Hyundai and Kia shares dip on overstated mileage claims
Hyundai and Kia Motors shares have dipped as the firms admitted they had overstated the fuel efficiency of some of their vehicles and said they would compensate US consumers.
According to estimates, the compensation, which will cover nearly 900,000 vehicles, may cost the firms millions of dollars.
There are also fears that the firms' sales in the US, one of their biggest markets, may be hurt in the near term.
Both firms' shares fell 7% in Seoul.
Hyundai Motors was trading at 200,000 South Korean won while Kia Motors was down to 56,300 won early on Monday.
"We believe this could be a game-changing event in Hyundai's success story," James Yoon, an analyst at BNP Paribas was quoted as saying in a report by the Reuters news agency.

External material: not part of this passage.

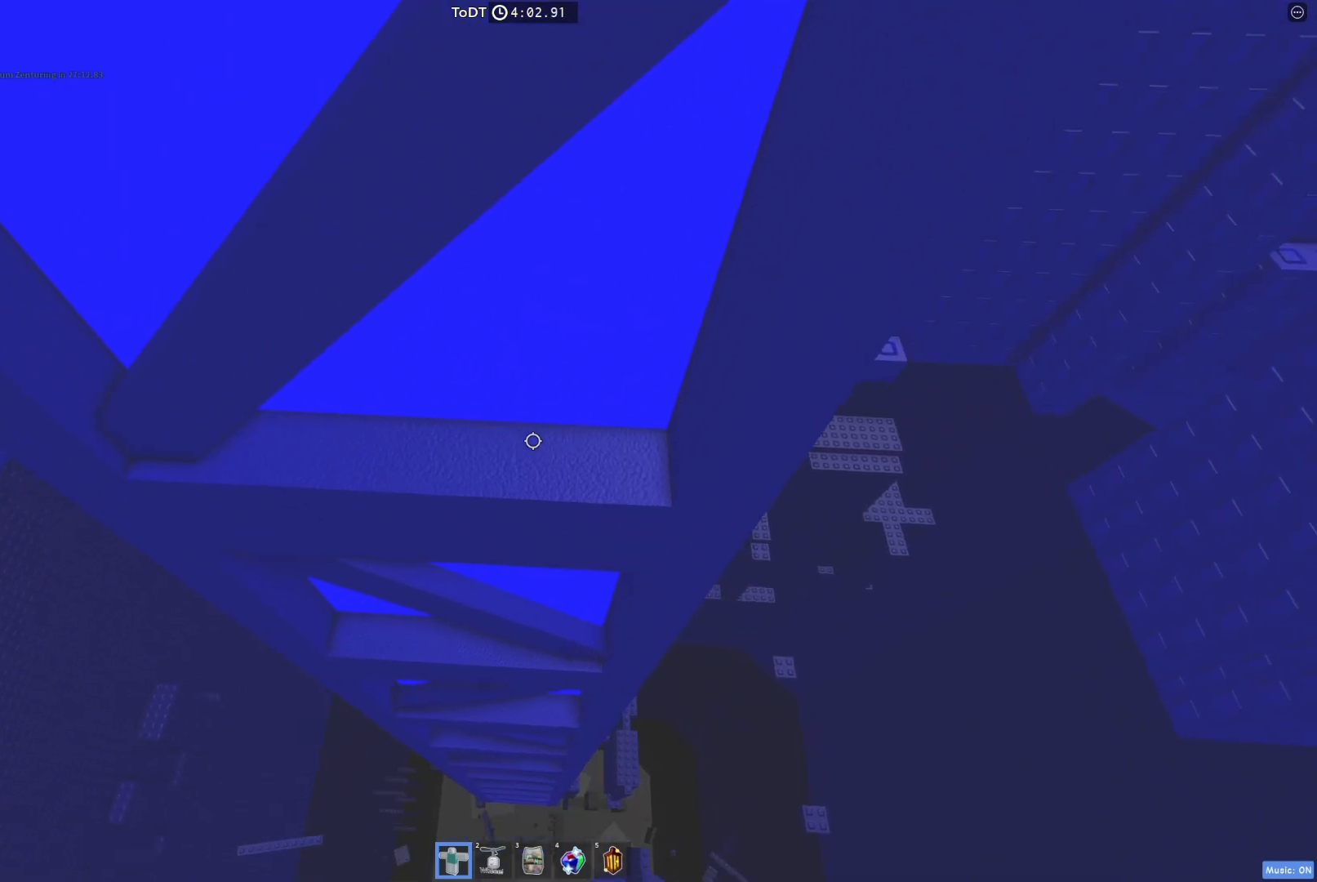
{"keys": ["d", "space", "w"], "events": [[283, "w", "up"], [350, "w", "down"]]}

"We now find improvements in brand perception at risk due to faulty mileage claims, which are at the core of the brand's success during difficult times.
"We think the potential financial loss is immaterial compared to the potential reputational loss of brand equity."
The errors were discovered by the US Environmental Protection Agency (EPA).
The agency said the firms had misstated claims on 13 models between them, including Hyundai's Elantra and Kia's Rio and Soul.
However, the carmakers blamed "procedural errors at testing facilities in Korea" for the faulty mileage claims.
The firms said they would issue debit cards to the owners of these vehicles to reimburse them for the higher-than-expected fuel costs, based on the difference between their actual mileages and the firms' claimed mileages.
Consumers will be able to top-up their debit cards for as long as they own the vehicle.
The companies say they will pay an additional 15% over and above the reimbursement amount "as an acknowledgement of the inconvenience" to consumers.
Previous owners of affected vehicles, who have already sold their cars, will also be reimbursed.
"As a customer-focused organization, we are fully committed to providing consumers with complete and accurate information, and deeply regret the errors were made," said Byung Mo Ahn, group president and chief executive, Kia Motors America.